**What is needed:** Give back every record below word for word, with the pictures omitted.

::: Dataset records

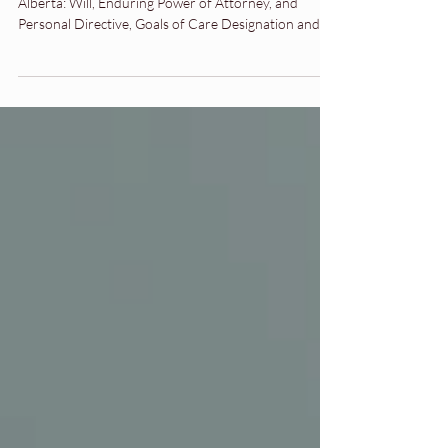
wealthy in Alberta
Learn the essential estate planning documents in
Alberta: Will, Enduring Power of Attorney, and
Personal Directive, Goals of Care Designation and
Beneficiary Designations. A simple guide to getting
started.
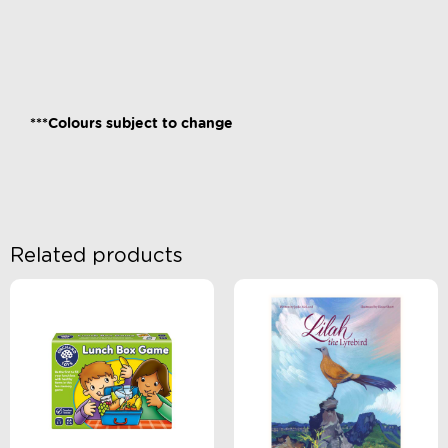
***Colours subject to change
Related products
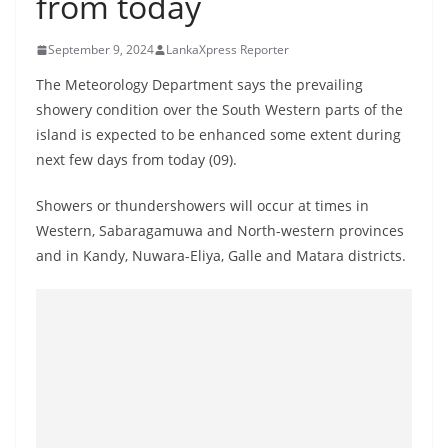
from today
B
r
September 9, 2024
LankaXpress Reporter
e
The Meteorology Department says the prevailing
a
showery condition over the South Western parts of the
k
island is expected to be enhanced some extent during
i
next few days from today (09).
n
Showers or thundershowers will occur at times in
g
Western, Sabaragamuwa and North-western provinces
,
and in Kandy, Nuwara-Eliya, Galle and Matara districts.
F
a
s
t
e
s
t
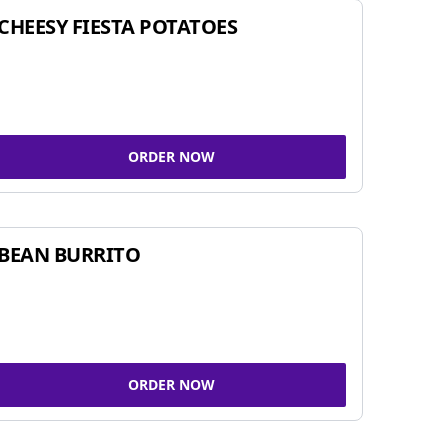
CHEESY FIESTA POTATOES
ORDER NOW
BEAN BURRITO
ORDER NOW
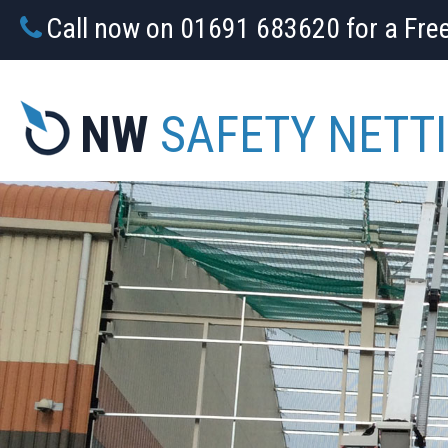
Call now on 01691 683620 for a Fre
NW
SAFETY NETT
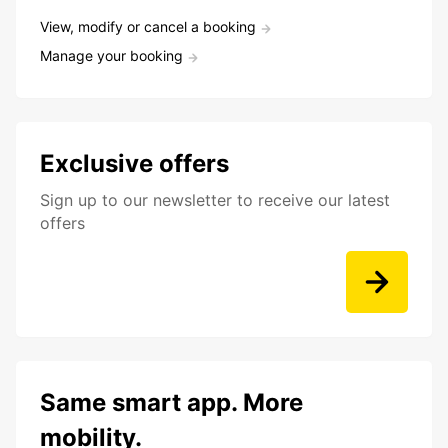
View, modify or cancel a booking
Manage your booking
Exclusive offers
Sign up to our newsletter to receive our latest
offers
Same smart app. More
mobility.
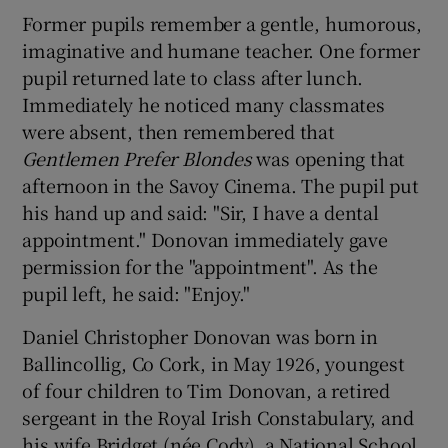
Former pupils remember a gentle, humorous,
imaginative and humane teacher. One former
pupil returned late to class after lunch.
Immediately he noticed many classmates
were absent, then remembered that
Gentlemen Prefer Blondes
was opening that
afternoon in the Savoy Cinema. The pupil put
his hand up and said: "Sir, I have a dental
appointment." Donovan immediately gave
permission for the "appointment". As the
pupil left, he said: "Enjoy."
Daniel Christopher Donovan was born in
Ballincollig, Co Cork, in May 1926, youngest
of four children to Tim Donovan, a retired
sergeant in the Royal Irish Constabulary, and
his wife Bridget (née Cody), a National School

::::::

**Answer space:**
wealthy in Alberta
Learn the essential estate planning documents in
Alberta: Will, Enduring Power of Attorney, and
Personal Directive, Goals of Care Designation and
Beneficiary Designations. A simple guide to getting
started.
***Colours subject to change
Related products
from today
B
r
September 9, 2024
LankaXpress Reporter
e
The Meteorology Department says the prevailing
a
showery condition over the South Western parts of the
k
island is expected to be enhanced some extent during
i
next few days from today (09).
n
Showers or thundershowers will occur at times in
g
Western, Sabaragamuwa and North-western provinces
,
and in Kandy, Nuwara-Eliya, Galle and Matara districts.
F
a
s
t
e
s
t
CHEESY FIESTA POTATOES
ORDER NOW
BEAN BURRITO
ORDER NOW
Call now on 01691 683620 for a Fre
NW
SAFETY NETT
View, modify or cancel a booking
Manage your booking
Exclusive offers
Sign up to our newsletter to receive our latest
offers
Same smart app. More
mobility.
Former pupils remember a gentle, humorous,
imaginative and humane teacher. One former
pupil returned late to class after lunch.
Immediately he noticed many classmates
were absent, then remembered that
Gentlemen Prefer Blondes
was opening that
afternoon in the Savoy Cinema. The pupil put
his hand up and said: "Sir, I have a dental
appointment." Donovan immediately gave
permission for the "appointment". As the
pupil left, he said: "Enjoy."
Daniel Christopher Donovan was born in
Ballincollig, Co Cork, in May 1926, youngest
of four children to Tim Donovan, a retired
sergeant in the Royal Irish Constabulary, and
his wife Bridget (née Cody), a National School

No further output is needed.